Harper, whose co-sponsors on the bill are U.S. Reps. Mike Thompson (D-Calif.), Diane Black (R-Tenn.) and Peter Welch (D-Vt.), first introduced the bill in 2013, then amended it in 2015.
“Telehealth saves money and helps save lives,” Thompson said when the bill was first introduced in 2013. “By expanding telehealth services, we can make sure the best care and the best treatments are available to all Americans, no matter where they live.”
This latest bill is one of a growing list seeking to compel the Centers for Medicare and Medicaid Services to expand its acceptance of telehealth. Whether any of those bills makes it to law remains to be seen, but one did receive House approval this past week and could be headed to passage later this year.
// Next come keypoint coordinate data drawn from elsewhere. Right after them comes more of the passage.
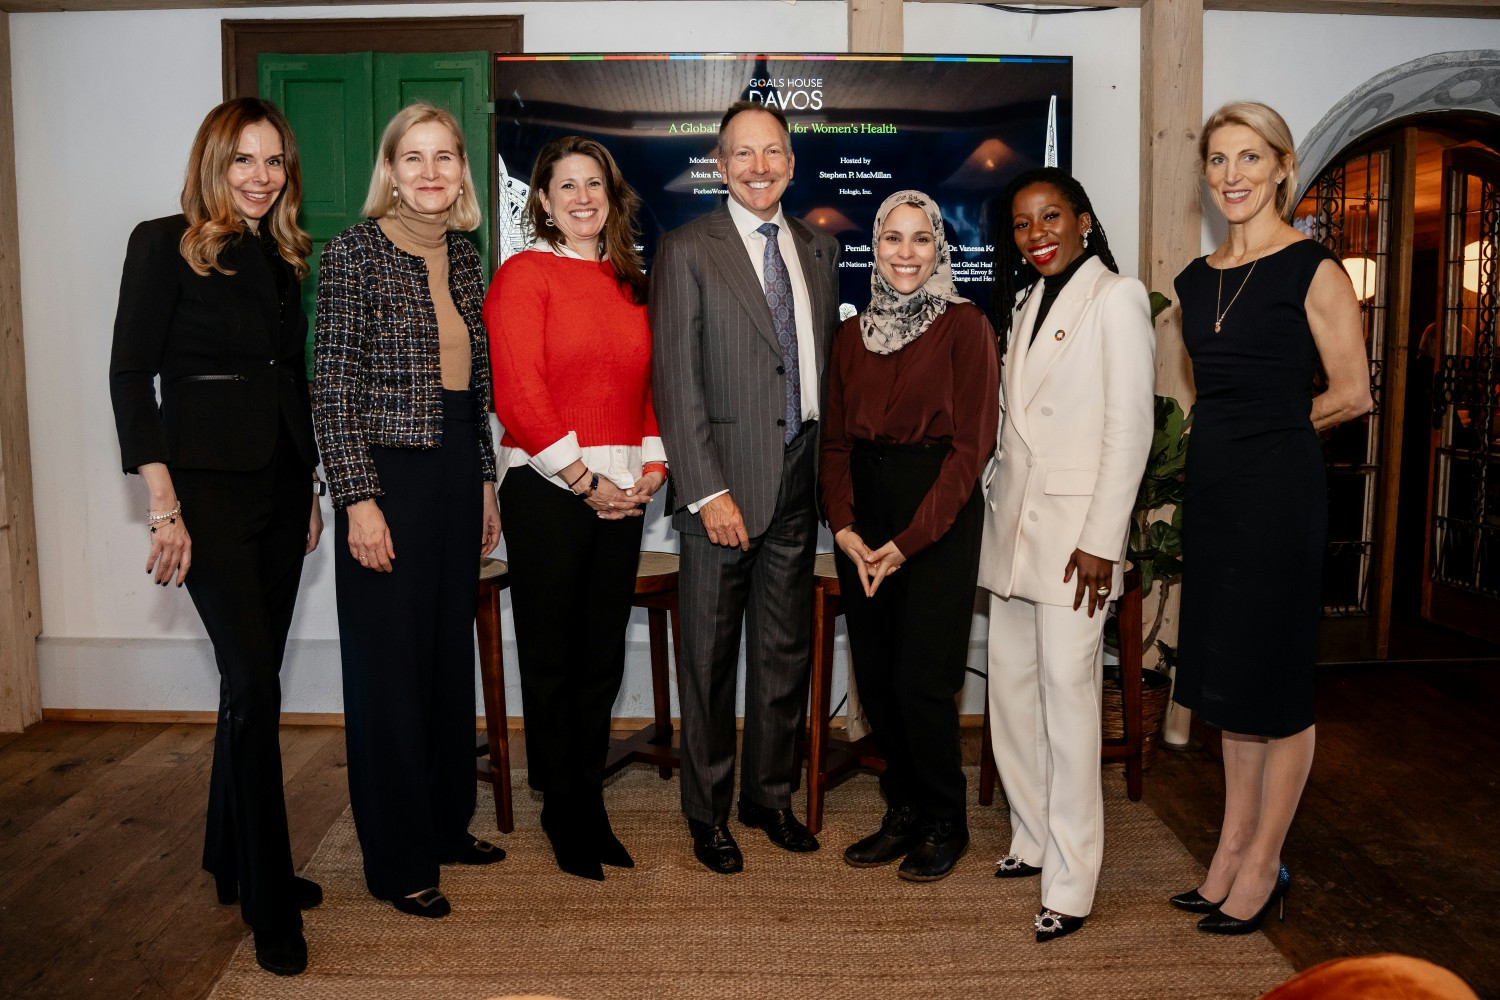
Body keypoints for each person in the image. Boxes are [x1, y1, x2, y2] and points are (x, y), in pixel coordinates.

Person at [108, 97, 323, 976]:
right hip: (205, 499)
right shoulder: (161, 242)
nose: (261, 176)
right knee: (254, 686)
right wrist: (164, 506)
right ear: (212, 163)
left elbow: (288, 380)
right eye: (243, 160)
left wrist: (308, 486)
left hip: (279, 488)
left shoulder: (280, 257)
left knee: (251, 683)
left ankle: (228, 857)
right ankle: (270, 902)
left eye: (274, 161)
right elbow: (129, 376)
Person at [1169, 101, 1370, 934]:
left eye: (1250, 159)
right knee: (1230, 684)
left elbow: (1353, 394)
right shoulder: (1192, 282)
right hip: (1214, 499)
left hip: (1281, 499)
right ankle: (1229, 850)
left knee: (1277, 686)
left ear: (1283, 167)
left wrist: (1278, 433)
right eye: (1218, 161)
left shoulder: (1312, 269)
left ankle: (1264, 863)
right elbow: (1204, 400)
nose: (1232, 177)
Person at [313, 102, 505, 920]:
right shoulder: (354, 253)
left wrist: (489, 480)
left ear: (462, 171)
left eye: (445, 158)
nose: (430, 173)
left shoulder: (466, 257)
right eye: (413, 158)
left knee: (442, 661)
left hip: (459, 469)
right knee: (390, 671)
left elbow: (480, 387)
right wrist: (358, 499)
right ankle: (397, 861)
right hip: (386, 477)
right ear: (389, 171)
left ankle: (443, 823)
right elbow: (333, 390)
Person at [650, 100, 840, 873]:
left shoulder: (819, 250)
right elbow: (675, 381)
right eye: (743, 155)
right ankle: (708, 813)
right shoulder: (687, 250)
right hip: (720, 490)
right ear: (719, 166)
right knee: (708, 660)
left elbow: (818, 369)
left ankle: (768, 798)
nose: (760, 167)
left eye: (774, 153)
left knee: (783, 653)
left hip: (798, 478)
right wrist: (705, 490)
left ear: (791, 164)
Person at [483, 136, 666, 882]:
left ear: (611, 196)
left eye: (595, 184)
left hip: (623, 493)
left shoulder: (630, 282)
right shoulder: (525, 275)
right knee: (555, 659)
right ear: (545, 199)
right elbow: (518, 393)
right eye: (568, 186)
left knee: (599, 660)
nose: (583, 197)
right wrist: (586, 481)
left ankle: (587, 801)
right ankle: (562, 808)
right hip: (550, 489)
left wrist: (653, 469)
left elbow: (644, 390)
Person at [980, 167, 1156, 941]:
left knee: (1068, 697)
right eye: (1022, 224)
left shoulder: (1116, 296)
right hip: (1013, 531)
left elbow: (1132, 428)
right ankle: (1032, 834)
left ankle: (1073, 878)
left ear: (1083, 219)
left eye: (1050, 217)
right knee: (1011, 692)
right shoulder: (1023, 301)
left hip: (1075, 540)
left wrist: (1101, 541)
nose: (1037, 234)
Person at [820, 191, 998, 882]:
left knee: (923, 682)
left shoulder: (965, 325)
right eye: (892, 238)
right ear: (875, 245)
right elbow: (834, 444)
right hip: (865, 516)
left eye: (920, 239)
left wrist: (909, 540)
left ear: (939, 247)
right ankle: (902, 810)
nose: (904, 253)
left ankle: (944, 819)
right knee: (878, 678)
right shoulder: (849, 335)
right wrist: (846, 528)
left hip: (939, 516)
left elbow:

The Medicare Part B Improvement Act of 2017 (H.R. 3178), introduced July 11 by U.S. Rep. Kevin Brady (R-Texas), would expand Medicare reimbursement to include dialysis treatments at home. The bill has moved on to the Senate and could, Politico reports, be included in the CHIP reauthorization bill that must pass in September.
Another bill rumored to be considered for that route, the FAST Act of 2017 (H.R. 1148), which seeks Medicare reimbursement for telestroke services, has not advanced at this time.
In other news, the House Veterans Affairs Committee has postponed a telemedicine roundtable that was scheduled to take place on July 27, with no make-up date announced.
While no agenda had been posted ahead of the meeting, it was expected that multistate licensing requirements for VA doctors would have been discussed.
That plays into the Veterans E-Health & Telemedicine Support (VETS) Act of 2017, introduced in April by Sens. Joni Ernst (R-Iowa) and Mazie Hirono (D-Hawaii), which would enable VA doctors to use telehealth to treat veterans no matter where they live. The bill had run into opposition from, among others, the American Medical Association.